The initial findings, set to be released Tuesday, are limited but promising: disrupting this pattern of poverty is not just good for families, it’s good for the country, according to the Federal Reserve Bank of Boston. When children learn the skills to succeed in school, they get better jobs, create a more highly skilled workforce, and generate more economic growth, said Boston Fed economist Robert Triest.
There isn't any institution that has done more to further wealth inequality in AmeriKa than the Federal Reserve.
Yup, the people that have set up the $y$tem to enrich themselves and rob you blind is going to take care of you now.
Intergenerational poverty is particularly pronounced in communities of color.
There they go again.
Black households in the Boston area have median net assets of only $700, including retirement savings and checking accounts, compared to nearly $257,000 for white families, according to a 2015 report by the Boston Fed.
Yes, black people are treated horribly in Bo$ton.
EMPath was formed by the merger of two 19th-century Boston institutions — the Women’s Union and Crittenton — that provided resources for single mothers and immigrants, but for the past decade it has focused on being a “teaching hospital of economic mobility:” gathering research, coaching low-income families, working to shape public policy, and developing tools to combat poverty. More than 50 organizations and agencies, from Goodwill Industries of Northern New England to the World Bank, use EMPath’s models, then share their results, creating a kind of open-sourced antipoverty operating system.
If so they have failed miserably; poverty is worse now than it was in 1964 when Johnson declared war on it.
Yeah, the World Bank, with all its debt slavery and calls for austerity, is out there fighting poverty!
“We can be coaches to parents and children, and children and parents can be coaches for each other,” said executive director Elisabeth Babcock, “and in doing so, maybe shove a wedge in the intergenerational cycle of poverty.”
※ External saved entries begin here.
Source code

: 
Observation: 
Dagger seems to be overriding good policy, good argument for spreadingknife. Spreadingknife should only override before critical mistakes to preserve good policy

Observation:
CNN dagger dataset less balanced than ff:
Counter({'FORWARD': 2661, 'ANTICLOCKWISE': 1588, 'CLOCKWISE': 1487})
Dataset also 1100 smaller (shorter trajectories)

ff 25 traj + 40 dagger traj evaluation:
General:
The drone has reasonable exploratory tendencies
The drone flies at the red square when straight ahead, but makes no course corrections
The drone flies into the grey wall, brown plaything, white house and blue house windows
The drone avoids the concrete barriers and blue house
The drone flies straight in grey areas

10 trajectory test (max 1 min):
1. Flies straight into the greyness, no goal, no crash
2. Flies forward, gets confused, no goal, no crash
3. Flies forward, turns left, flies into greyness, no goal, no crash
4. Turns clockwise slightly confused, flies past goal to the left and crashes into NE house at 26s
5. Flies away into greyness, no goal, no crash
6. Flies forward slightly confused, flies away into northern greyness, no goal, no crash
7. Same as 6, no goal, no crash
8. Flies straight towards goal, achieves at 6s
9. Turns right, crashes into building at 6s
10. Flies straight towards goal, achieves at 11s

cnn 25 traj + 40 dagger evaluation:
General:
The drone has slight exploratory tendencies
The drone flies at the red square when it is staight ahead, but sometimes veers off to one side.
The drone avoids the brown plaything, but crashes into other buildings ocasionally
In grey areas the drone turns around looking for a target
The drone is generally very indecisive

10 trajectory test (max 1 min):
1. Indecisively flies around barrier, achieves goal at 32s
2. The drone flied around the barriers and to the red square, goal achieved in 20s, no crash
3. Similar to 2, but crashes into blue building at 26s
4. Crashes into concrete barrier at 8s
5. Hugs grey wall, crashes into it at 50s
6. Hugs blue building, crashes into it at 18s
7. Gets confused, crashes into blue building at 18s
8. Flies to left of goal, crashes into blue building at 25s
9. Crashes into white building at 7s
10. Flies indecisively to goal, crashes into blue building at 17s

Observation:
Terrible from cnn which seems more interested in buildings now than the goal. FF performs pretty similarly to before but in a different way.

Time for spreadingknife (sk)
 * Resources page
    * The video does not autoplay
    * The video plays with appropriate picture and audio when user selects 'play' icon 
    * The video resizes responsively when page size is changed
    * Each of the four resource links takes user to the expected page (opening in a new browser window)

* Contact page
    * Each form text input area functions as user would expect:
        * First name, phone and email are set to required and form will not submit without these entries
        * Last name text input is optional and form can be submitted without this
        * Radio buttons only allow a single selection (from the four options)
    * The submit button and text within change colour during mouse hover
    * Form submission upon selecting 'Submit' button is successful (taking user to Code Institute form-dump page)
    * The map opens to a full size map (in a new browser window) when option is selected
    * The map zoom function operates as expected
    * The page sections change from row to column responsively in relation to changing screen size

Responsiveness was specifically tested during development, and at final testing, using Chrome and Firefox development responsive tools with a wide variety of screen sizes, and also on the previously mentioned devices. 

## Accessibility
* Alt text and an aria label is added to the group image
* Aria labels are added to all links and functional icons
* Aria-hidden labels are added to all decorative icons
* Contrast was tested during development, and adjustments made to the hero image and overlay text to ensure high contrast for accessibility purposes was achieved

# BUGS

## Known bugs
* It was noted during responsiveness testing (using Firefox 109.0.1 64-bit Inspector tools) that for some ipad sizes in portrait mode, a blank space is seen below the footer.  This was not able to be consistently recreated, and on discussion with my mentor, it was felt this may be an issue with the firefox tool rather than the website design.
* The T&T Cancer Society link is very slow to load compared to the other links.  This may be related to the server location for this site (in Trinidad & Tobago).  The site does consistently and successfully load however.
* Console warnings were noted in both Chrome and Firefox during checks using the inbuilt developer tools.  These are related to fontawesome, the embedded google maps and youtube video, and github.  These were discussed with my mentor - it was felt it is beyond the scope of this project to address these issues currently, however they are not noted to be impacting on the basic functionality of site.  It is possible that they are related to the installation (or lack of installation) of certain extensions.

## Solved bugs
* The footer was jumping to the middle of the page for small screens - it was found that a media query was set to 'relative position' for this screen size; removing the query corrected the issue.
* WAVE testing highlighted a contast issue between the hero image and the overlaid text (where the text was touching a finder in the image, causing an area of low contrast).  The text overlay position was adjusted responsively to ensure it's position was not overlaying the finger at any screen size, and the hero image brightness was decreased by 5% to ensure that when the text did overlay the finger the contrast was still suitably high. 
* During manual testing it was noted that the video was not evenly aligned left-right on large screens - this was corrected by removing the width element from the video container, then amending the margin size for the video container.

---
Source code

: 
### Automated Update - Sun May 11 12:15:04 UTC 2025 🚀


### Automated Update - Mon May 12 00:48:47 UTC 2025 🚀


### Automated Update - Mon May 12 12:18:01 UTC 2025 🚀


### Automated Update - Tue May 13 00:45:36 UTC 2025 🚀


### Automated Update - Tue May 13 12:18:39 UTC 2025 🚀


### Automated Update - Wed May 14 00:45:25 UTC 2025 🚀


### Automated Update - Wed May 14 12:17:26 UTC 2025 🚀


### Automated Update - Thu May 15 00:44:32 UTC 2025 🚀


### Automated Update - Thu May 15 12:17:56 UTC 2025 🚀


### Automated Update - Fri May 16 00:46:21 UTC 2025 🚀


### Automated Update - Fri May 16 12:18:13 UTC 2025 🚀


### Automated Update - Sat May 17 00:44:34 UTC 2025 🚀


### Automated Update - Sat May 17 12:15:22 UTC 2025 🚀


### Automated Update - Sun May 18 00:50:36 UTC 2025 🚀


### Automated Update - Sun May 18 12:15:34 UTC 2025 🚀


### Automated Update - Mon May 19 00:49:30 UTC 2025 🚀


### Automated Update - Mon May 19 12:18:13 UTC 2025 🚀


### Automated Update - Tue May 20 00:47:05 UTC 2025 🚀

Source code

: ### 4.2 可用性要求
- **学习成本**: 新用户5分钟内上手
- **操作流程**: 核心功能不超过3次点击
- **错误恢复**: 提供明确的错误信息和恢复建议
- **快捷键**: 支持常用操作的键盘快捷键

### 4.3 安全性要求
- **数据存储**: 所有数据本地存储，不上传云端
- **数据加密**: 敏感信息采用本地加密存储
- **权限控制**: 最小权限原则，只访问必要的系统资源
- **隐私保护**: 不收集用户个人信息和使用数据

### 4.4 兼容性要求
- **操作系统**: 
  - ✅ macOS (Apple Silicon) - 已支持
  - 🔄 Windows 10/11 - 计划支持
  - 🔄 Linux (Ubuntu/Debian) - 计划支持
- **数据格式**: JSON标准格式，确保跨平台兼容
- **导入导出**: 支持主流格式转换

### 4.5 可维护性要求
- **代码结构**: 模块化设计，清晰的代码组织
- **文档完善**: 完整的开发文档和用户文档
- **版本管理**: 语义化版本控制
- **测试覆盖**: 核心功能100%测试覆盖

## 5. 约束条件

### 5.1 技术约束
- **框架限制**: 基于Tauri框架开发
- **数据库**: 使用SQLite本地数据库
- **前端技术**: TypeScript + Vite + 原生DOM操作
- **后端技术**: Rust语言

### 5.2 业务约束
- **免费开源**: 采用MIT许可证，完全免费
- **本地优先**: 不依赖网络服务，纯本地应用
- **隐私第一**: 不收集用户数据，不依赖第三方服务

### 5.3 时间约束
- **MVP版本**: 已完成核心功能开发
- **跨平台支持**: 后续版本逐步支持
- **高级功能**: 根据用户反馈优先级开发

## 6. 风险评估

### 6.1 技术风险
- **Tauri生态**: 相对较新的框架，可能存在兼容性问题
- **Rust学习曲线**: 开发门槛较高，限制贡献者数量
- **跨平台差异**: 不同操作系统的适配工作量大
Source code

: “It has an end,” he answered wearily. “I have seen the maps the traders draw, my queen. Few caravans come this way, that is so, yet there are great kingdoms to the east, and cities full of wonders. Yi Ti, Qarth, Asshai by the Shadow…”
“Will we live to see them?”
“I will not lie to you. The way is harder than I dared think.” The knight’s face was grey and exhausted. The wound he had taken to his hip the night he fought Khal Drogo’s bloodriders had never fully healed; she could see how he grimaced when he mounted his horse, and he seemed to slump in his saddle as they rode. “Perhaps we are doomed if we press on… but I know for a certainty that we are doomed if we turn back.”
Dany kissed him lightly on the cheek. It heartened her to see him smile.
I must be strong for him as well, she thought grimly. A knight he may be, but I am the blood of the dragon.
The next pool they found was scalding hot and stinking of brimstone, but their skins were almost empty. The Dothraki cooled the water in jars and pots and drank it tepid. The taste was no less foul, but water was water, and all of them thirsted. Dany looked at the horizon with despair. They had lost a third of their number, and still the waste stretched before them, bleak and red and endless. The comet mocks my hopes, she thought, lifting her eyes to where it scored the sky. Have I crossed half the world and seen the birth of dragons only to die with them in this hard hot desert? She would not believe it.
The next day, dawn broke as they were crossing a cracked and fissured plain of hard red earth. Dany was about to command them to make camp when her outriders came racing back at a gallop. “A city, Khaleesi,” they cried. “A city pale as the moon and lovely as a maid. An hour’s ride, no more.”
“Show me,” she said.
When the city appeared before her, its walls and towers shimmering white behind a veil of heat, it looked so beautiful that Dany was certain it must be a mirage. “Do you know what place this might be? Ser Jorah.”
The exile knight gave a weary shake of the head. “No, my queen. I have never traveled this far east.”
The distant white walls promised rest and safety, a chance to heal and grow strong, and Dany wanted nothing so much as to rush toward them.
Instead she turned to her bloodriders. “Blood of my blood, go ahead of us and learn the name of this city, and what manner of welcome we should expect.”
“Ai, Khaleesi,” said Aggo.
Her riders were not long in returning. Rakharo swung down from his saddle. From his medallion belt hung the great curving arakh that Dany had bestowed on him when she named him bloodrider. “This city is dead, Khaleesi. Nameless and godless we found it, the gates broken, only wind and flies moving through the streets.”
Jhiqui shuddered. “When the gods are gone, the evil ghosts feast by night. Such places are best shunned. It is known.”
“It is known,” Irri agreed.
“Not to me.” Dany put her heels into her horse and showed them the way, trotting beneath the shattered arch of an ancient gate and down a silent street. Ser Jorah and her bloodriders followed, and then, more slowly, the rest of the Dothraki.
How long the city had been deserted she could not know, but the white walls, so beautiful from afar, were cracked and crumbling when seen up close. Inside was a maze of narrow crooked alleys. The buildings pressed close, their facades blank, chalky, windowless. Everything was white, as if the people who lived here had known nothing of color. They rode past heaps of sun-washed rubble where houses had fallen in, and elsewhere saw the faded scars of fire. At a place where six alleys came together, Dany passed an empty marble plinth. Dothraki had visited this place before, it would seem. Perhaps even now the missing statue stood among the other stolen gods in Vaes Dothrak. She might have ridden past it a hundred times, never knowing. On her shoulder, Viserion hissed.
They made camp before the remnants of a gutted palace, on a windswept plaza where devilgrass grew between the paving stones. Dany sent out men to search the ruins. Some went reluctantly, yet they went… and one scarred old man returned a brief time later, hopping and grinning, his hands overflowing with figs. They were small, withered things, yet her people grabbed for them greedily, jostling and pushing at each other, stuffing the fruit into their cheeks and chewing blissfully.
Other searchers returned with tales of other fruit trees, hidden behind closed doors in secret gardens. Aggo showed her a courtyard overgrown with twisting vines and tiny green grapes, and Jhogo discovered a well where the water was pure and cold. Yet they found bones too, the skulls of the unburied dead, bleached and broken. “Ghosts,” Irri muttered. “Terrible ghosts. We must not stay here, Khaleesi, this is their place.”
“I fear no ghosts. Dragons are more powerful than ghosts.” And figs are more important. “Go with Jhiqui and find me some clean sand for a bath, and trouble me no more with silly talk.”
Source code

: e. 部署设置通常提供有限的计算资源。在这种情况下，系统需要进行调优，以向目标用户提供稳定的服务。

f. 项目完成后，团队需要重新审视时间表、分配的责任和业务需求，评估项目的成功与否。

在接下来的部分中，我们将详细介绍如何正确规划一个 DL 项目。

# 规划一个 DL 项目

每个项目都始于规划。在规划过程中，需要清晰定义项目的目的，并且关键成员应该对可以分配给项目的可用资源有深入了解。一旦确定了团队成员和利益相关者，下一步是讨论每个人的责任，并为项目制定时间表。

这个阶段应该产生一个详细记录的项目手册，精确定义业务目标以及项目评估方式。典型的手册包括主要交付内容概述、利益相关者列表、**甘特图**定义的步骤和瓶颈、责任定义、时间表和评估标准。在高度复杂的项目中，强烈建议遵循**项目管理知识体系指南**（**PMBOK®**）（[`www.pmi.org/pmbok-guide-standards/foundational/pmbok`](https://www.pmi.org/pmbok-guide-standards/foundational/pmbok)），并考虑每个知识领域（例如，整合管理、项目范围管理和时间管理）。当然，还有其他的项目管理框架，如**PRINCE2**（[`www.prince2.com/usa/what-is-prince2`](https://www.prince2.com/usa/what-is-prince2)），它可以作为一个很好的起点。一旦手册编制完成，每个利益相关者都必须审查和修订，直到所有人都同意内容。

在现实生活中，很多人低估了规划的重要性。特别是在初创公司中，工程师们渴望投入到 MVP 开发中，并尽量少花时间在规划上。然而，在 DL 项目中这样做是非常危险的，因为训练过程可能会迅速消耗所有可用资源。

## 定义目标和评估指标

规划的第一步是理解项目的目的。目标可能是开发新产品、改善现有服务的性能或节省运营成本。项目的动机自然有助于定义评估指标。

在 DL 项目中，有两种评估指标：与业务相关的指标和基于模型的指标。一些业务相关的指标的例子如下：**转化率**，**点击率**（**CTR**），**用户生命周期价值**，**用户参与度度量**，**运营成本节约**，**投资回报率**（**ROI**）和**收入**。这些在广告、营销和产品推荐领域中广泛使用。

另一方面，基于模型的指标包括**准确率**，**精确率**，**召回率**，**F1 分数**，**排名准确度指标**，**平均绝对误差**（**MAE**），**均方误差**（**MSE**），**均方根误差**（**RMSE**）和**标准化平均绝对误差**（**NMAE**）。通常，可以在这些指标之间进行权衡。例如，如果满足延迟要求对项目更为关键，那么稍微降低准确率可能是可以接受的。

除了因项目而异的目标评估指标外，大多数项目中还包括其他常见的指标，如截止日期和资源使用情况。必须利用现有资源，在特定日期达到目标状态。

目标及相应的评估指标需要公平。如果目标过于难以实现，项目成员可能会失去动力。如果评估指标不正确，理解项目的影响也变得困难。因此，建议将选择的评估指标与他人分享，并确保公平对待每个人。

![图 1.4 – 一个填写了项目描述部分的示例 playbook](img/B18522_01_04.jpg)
The cost of the EMPath pilot project, $10,000 per family per year on average, is significant, and some question if that money would be better used for early education or other antipoverty programs. Isabel Sawhill, a senior fellow in economic studies at the Brookings Institution in Washington, D.C., cautioned that many initially promising antipoverty programs have not had a lasting impact. Still, she said, the skills EMPath is seeking to instill are important to disrupting poverty.
“It’s a vicious circle,” she said. “If you don’t have those skills, you’re much more likely to be poor. And if you’re poor, you’re much more likely to not acquire those skills.”
And who benefits as long as you are stuck in it?
Related: Lower-income Bostonians spend twice as much income on mortgage payments
Fortunately, rents are coming down.
UPDATE: "When it comes to economic issues, the racial divide is especially wide, bigger in Massachusetts than almost anywhere else in the entire country...."
It's the $ame for women, and it's enough to make you cry if you could.
Maybe this will make you women happy.